My least favorite obstacle was the sticky mud army crawl. This mud obstacle didn't have much water. The mud was thick and sticky. The kind that would pull off your shoe. The cargo net was so low, you had no choice but to crawl through on your belly, like a snake. The mud was so slippery it was difficult to grab a hold and move forward. Afterward, I heard another woman had rolled across. I wish I had known about that technique. I slithered like a snake, trying really hard not to have to put my face it in. For a brief moment, my claustrophobia kicked in, but I quieted my fear by just telling myself, Keep Going! You will get through this and not be stuck. The mud was so thick, it tore off my race bib. I was grateful my shirt didn't rip.
When we were through the entire course. I felt like I could have done it a second time right then and there. I wasn't as tired as I thought I would be. I didn't even feel hot. Covered in all the mud really helped.

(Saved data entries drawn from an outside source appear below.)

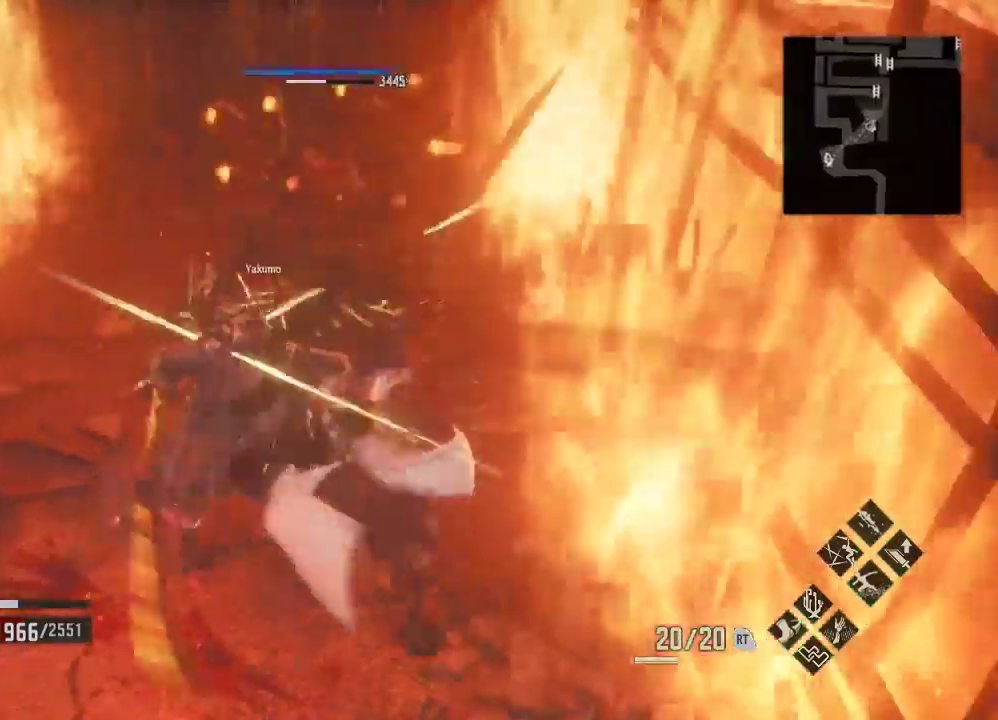
{"buttons": [], "left_stick": "center", "right_stick": "center", "events": [[33, "X", "down"], [167, "DPAD_LEFT", "down"], [200, "DPAD_DOWN", "down"], [200, "X", "up"], [233, "R1", "up"], [267, "DPAD_DOWN", "up"], [300, "DPAD_LEFT", "up"]]}
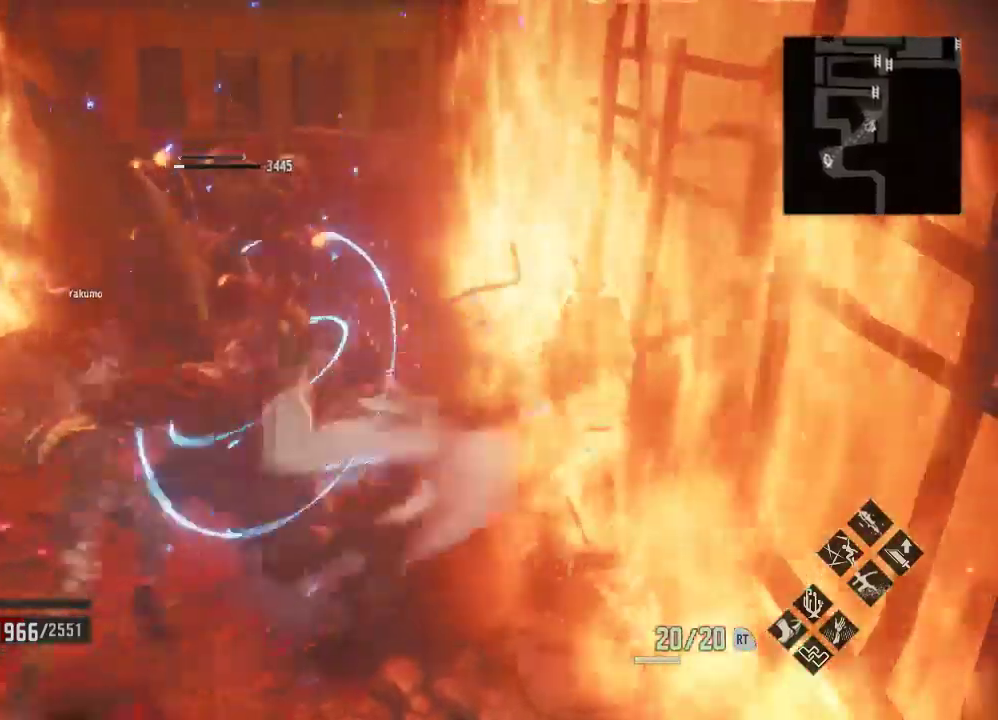
{"buttons": [], "left_stick": "center", "right_stick": "right"}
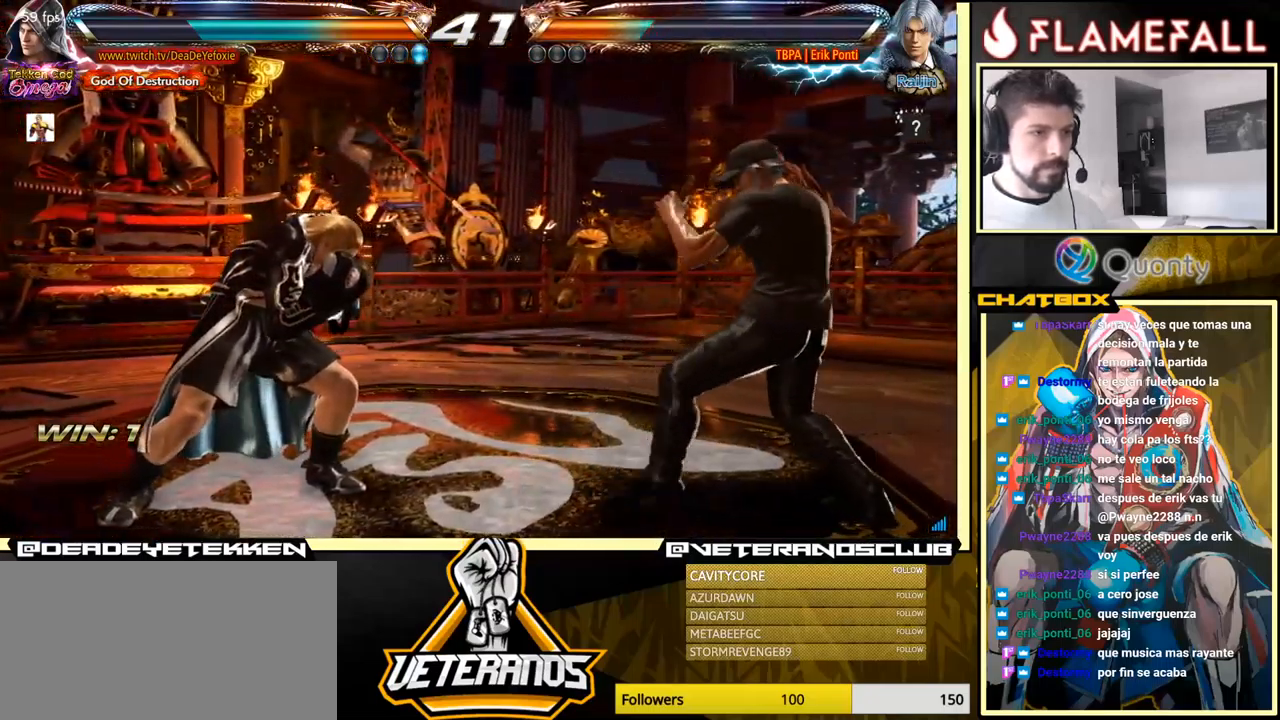
Gameplay with a controller (arcade stick); each line is a JSON object with the inputs held at the frame after it. "events" lists button and stick changes between this image and that frame as [ms after this image, input, new state], when the widget could be followed in between. Not read: L3 R3.
{"buttons": [], "left_stick": "up", "events": [[384, "left_stick", "center"], [450, "left_stick", "up"]]}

The uncomfortable experiences for me came afterward. The rinse off stations were pumping out ice cold water that took your breath away. I couldn't stand in them for more than a few seconds or I was going to hyperventilate trying to breathe. It was very difficult to try and get all the mud off.
The changing area was so crowded, there was no room. I decided to change in a handicap sized Port O Potty. Yuck! I did my best to remove as much mud as I could with the towels I had brought. Next time, I'm bringing an old sheet to wrap up in and just driving home to clean up.
When I do this again, I'm bringing baby wipes or camping wipes. I'm also not wearing a t-shirt. A sports bra and tank top would have been much more easy to pull over my head. I'm putting conditioner in my hair and letting it stay there to help my hair absorb less mud. I'll also be scheduling a manicure and pedicure for the day after. After 3 rinse off/showers my feet still have dirt around my toe nails. But it was all so worth it! I had a fantastic time with my sisters and my family cheering us on!